Sugar Producers From Suedzucker to Nordzucker Visited by EUIsis Almeida and Rudy Ruitenberg
Suedzucker AG and Nordzucker AG, Europe’s biggest sugar producers, were among makers of the sweetener visited by European Union antitrust officials.
Officials from the 27-nation bloc were at Suedzucker’s offices at the end of April and it doesn’t expect “any implications” from the visit, Nikolai Baltruschat, managing director of investor relations, said by phone from Mannheim, Germany. Nordzucker was also visited, said Klaus D. Schumacher, a spokesman for the Braunschweig, Germany-based company.
The EU’s antitrust commissioner Joaquin Almunia said EU officials carried out “surprise inspections” last month at white sugar producers in several member states.

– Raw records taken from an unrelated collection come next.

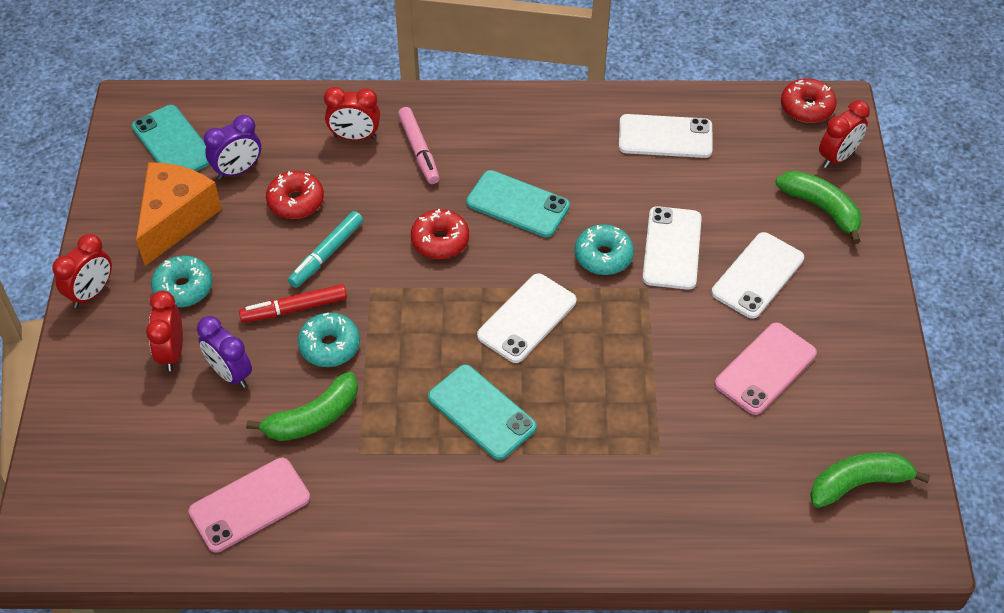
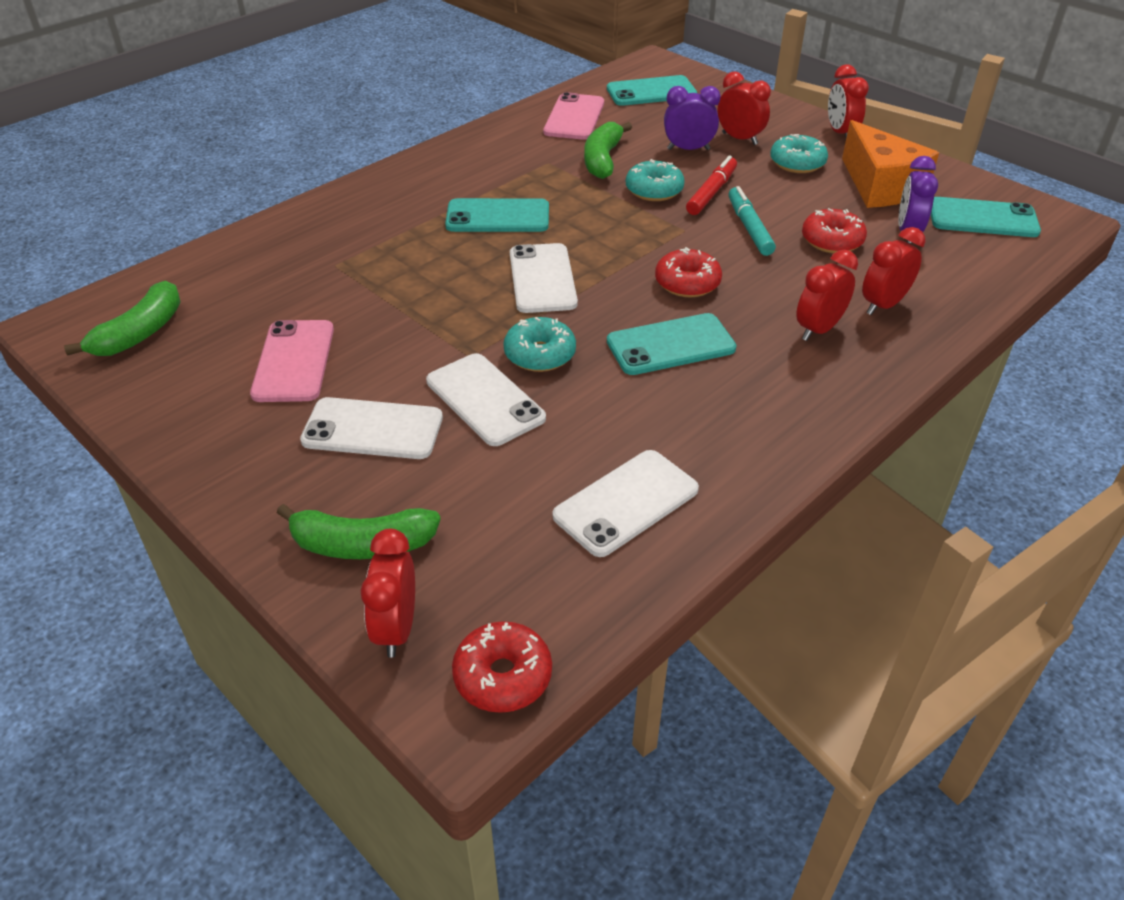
camera: 135 degrees right, 10 degrees down
(127, 487) = (651, 92): none -> turquoise phone
(419, 150) = (818, 329): pink marker -> red clock
(757, 275) = (372, 429): white phone -> white phone turned 75 degrees counterclockwise

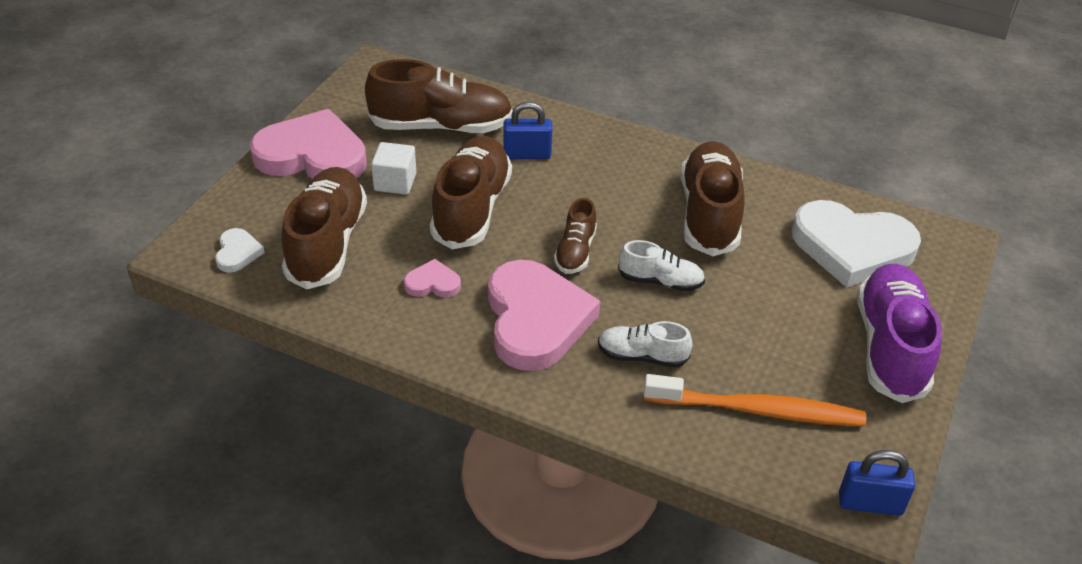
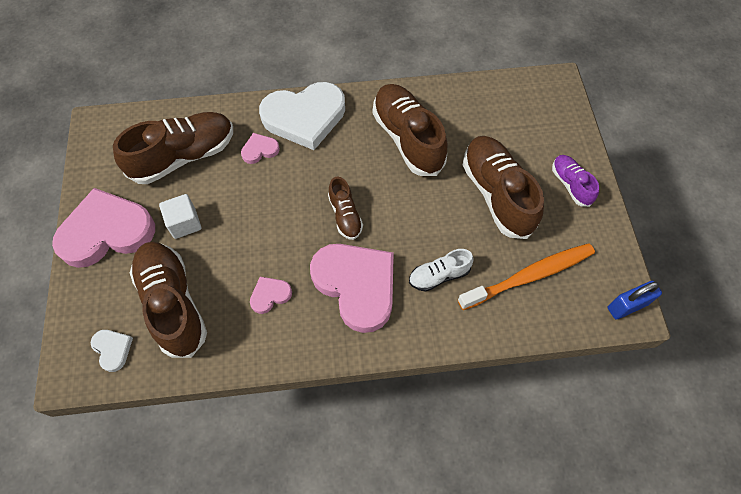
camera: 30 degrees left, 20 degrees up
(471, 208) = (253, 217): brown shoe -> brown shoe (497, 194)
(527, 154) = (260, 150): blue padlock -> pink heart
(660, 281) = (412, 209): white shoe -> none
(852, 248) = (505, 120): white heart -> white heart (304, 117)
(890, 347) = (570, 185): purple shoe -> purple shoe, size x0.52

Baltruschat and Schumacher declined to provide details of the visit.
The European Commission, the bloc’s regulatory arm, proposed boosting domestic supplies by 1.2 million metric tons in November. White sugar prices in the bloc climbed to an average 738 euros ($957) a ton in January, the highest since at least 2006. In February, they were 725 euros a ton, almost double futures traded in London.
Sugar producers in the EU have been linking up as the bloc cut production quotas, with France’s Cristal Union buying Groupe Vermandoise last year, Nordzucker acquiring Danisco Sugar AS in 2009 and British Sugar Plc buying the sugar unit of Ebro Foods SA in 2008. British Sugar is owned by Associated British Foods Plc in London.

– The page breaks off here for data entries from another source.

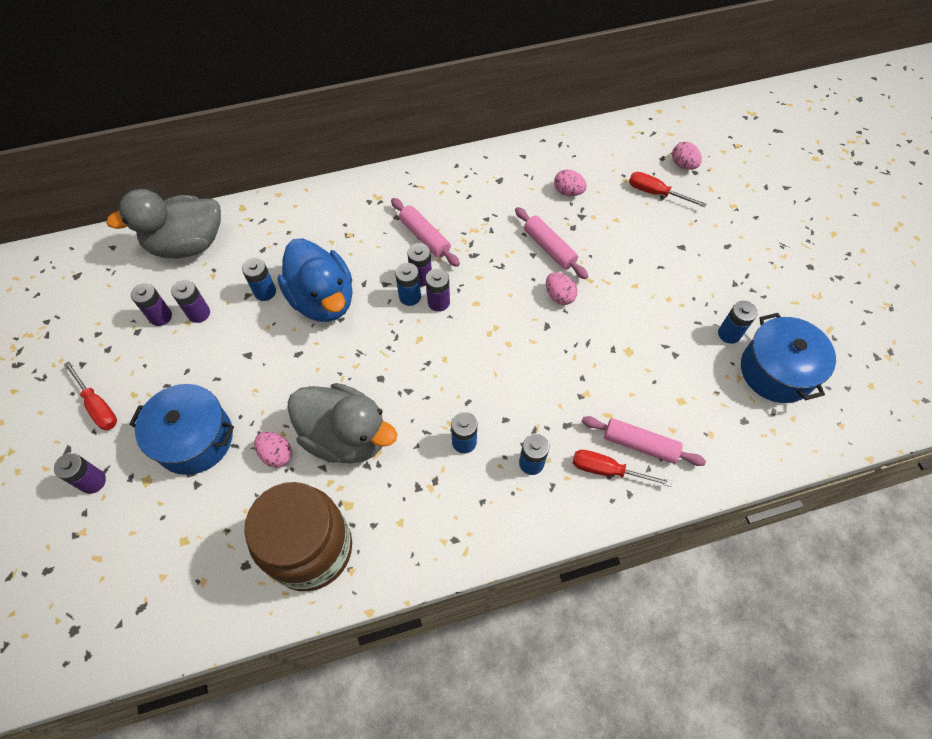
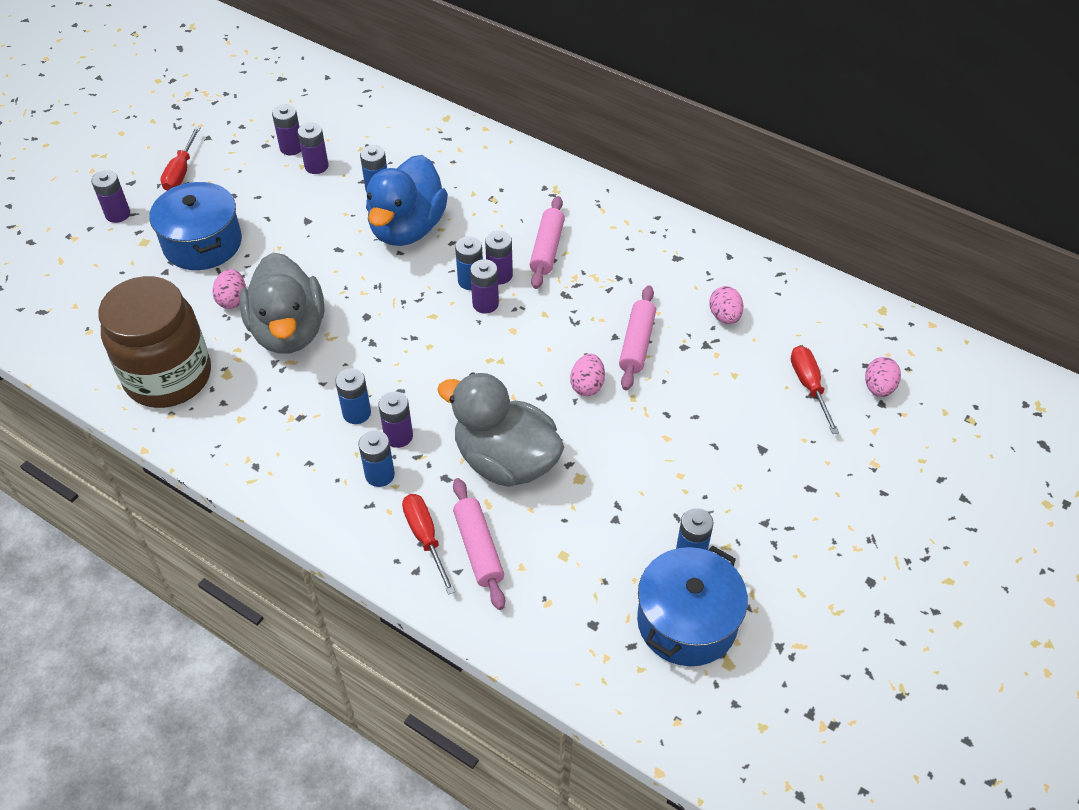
camera: 50 degrees right, 10 degrees down
(187, 244) = (374, 114): grey duck -> grey duck (506, 461)
(507, 429) = (398, 436): none -> purple battery

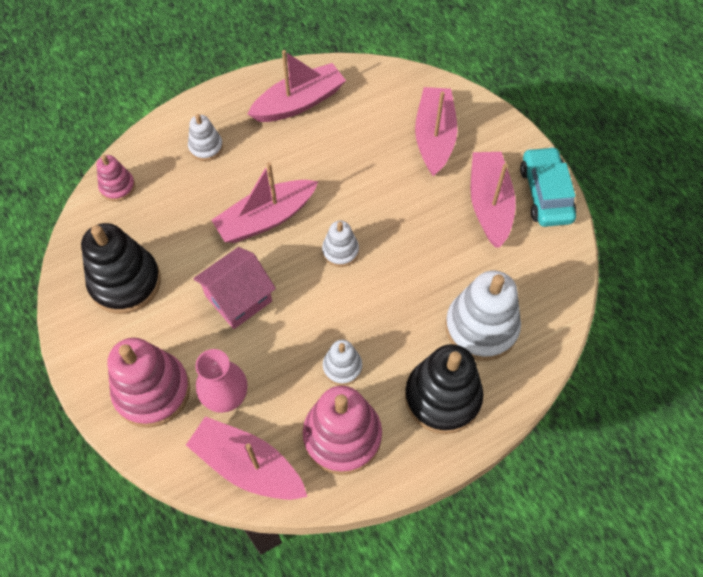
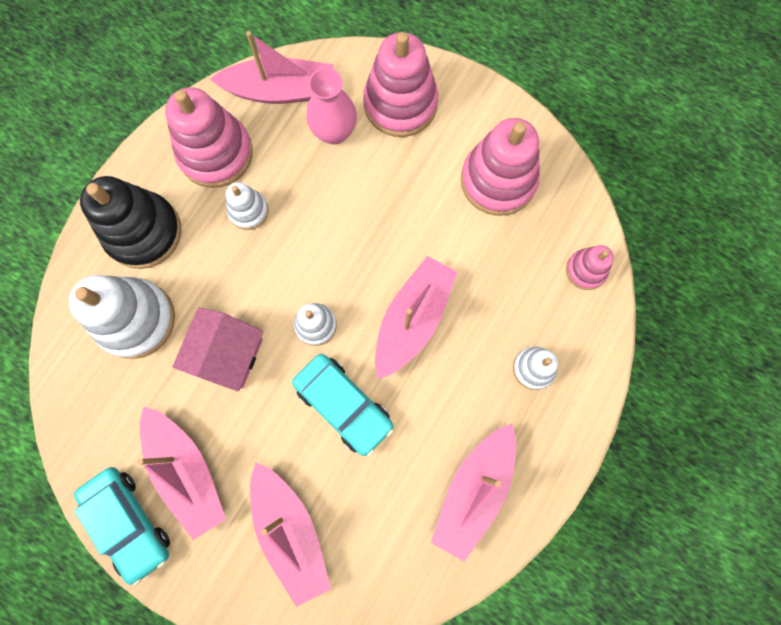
camera: 150 degrees right, 15 degrees up
(125, 282) = (498, 180): black stacking toy -> pink stacking toy
(238, 298) = (383, 222): pink house -> pink house (228, 354)
(353, 190) = (344, 405): none -> turquoise car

Tate & Lyle Sugars said it wasn’t visited by EU officials, according to Gerald Mason, vice president of EU affairs at the refining company, owned by American Sugar Refining Inc. in Yonkers, New York. The seven biggest sugar companies in Europe have 81 percent of the bloc’s market share, Mason said at a conference in Geneva last month.
The EU’s four largest sugar producers, Suedzucker, Nordzucker, British Sugar and Tereos, control about 63 percent of production in the bloc, according to a report last year by the French antitrust authority.
Spokespeople Gerard Benedetti and Elise Demaret at Tereos, France’s largest sugar maker, weren’t immediately available and didn’t respond to e-mailed questions, while spokeswoman Nathalie Franzoni at Cristal Union, the country’s second-biggest producer, didn’t immediately respond to a voice-mail message and e-mail seeking comment.